## [本文抜粋]
若い世代に増加中の「梅毒」は心臓にも深刻な状態を招く
近年では、エイズの原因であるHIV(ヒト免疫不全ウイルス)に感染している患者さんは事前に医療者に申告してくれるのですが、梅毒は本人が感染に気付いていないケースもあるため、なおさら注意が必要なのです。
■あらためて「性病教育」の徹底が望まれる
手術を予定している患者さんが梅毒に感染していた場合、早急に梅毒トレポネーマを駆逐しなければなりません。まずは感染症の専門科に相談して外来で治療を受けてもらい、完治してからあらためて手術を行います。いまから20年以上前になりますが、梅毒に感染していた患者さんの手術を同じ手順で実施した経験があります。

## [練習問題 1]
梅毒の文章を読み、次の問いに答えてください。
(a) HIVに感染している患者さんは、事前に医療者に対して何をしてくれますか?
(b) 手術予定の患者さんが梅毒に感染していた場合、まずどこに相談しますか?
(c) 梅毒に感染していた患者さんの手術を同じ手順で実施した経験は、いまから何年以上前のことですか?
## [練習問題 2]
梅毒の文章のうち、「若い世代に増加中の「梅毒」は心臓にも深刻な状態を招く」から「順で実施した経験があります。」までを、両端の語句も含めてそのまま書き写してください。
## [練習問題 3]
梅毒の文章を、最後の文の後から書き継いでください。
この資料は今回の作業には使いません。

(保存済みの項目)
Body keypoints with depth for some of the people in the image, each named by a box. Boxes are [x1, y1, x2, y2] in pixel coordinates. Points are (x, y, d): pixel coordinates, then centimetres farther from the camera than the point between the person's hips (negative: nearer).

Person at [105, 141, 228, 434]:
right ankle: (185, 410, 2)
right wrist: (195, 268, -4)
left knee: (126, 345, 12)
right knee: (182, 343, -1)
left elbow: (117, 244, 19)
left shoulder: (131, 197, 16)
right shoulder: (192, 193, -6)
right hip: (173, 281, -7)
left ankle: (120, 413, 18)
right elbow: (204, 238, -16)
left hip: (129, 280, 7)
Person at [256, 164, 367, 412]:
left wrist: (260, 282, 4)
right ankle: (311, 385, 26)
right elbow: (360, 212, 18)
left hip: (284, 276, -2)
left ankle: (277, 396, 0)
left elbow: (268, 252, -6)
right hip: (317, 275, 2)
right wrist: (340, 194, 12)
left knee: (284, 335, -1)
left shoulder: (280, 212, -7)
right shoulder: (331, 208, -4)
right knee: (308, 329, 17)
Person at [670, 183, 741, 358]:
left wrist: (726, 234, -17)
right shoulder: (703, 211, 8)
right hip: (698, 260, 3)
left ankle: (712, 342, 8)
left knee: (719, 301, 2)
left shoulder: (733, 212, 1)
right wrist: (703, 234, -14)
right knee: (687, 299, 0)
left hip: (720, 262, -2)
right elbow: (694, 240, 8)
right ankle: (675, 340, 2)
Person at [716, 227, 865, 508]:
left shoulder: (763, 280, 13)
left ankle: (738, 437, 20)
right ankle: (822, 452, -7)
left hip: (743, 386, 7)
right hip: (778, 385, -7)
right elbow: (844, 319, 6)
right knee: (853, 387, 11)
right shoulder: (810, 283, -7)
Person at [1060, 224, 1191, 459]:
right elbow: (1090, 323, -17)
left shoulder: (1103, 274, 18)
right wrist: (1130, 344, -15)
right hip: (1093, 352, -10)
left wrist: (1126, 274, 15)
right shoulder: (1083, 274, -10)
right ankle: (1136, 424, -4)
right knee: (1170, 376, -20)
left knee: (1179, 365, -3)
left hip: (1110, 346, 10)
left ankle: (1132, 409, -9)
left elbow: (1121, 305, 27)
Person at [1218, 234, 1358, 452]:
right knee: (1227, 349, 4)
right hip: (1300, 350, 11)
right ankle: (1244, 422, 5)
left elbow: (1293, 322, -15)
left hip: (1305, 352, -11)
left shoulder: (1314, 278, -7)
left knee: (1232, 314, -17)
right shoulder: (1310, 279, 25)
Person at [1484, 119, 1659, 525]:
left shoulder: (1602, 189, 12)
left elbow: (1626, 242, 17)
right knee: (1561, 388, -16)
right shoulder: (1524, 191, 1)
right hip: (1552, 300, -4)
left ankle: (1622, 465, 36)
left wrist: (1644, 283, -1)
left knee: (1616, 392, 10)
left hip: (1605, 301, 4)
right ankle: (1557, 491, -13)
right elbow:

## [解答 1]
(a) 感染していることを申告してくれます。
(b) 感染症の専門科です。
(c) 20年以上前です。

## [解答 2]
若い世代に増加中の「梅毒」は心臓にも深刻な状態を招く
近年では、エイズの原因であるHIV(ヒト免疫不全ウイルス)に感染している患者さんは事前に医療者に申告してくれるのですが、梅毒は本人が感染に気付いていないケースもあるため、なおさら注意が必要なのです。
■あらためて「性病教育」の徹底が望まれる
手術を予定している患者さんが梅毒に感染していた場合、早急に梅毒トレポネーマを駆逐しなければなりません。まずは感染症の専門科に相談して外来で治療を受けてもらい、完治してからあらためて手術を行います。いまから20年以上前になりますが、梅毒に感染していた患者さんの手術を同じ手順で実施した経験があります。

## [解答 3]
もっとも、いま何よりも重要なのは、梅毒の感染者を再び減らしていくことです。一時は激減していたものが急増してしまったのは、根絶の一歩手前まできて医療関係者が集中力を切らしてしまったからでしょう。
いまの梅毒は、男性だけでなく、20代を中心とする若い女性にも急増しています。これは、若い世代に対して梅毒の知識や情報を教育する機会が減ってしまったことが大きな原因といえるでしょう。国や公的機関は若い世代に対して梅毒も含めた「性病教育」をあらためて徹底して行い、性風俗の乱れを正していく必要があると考えます。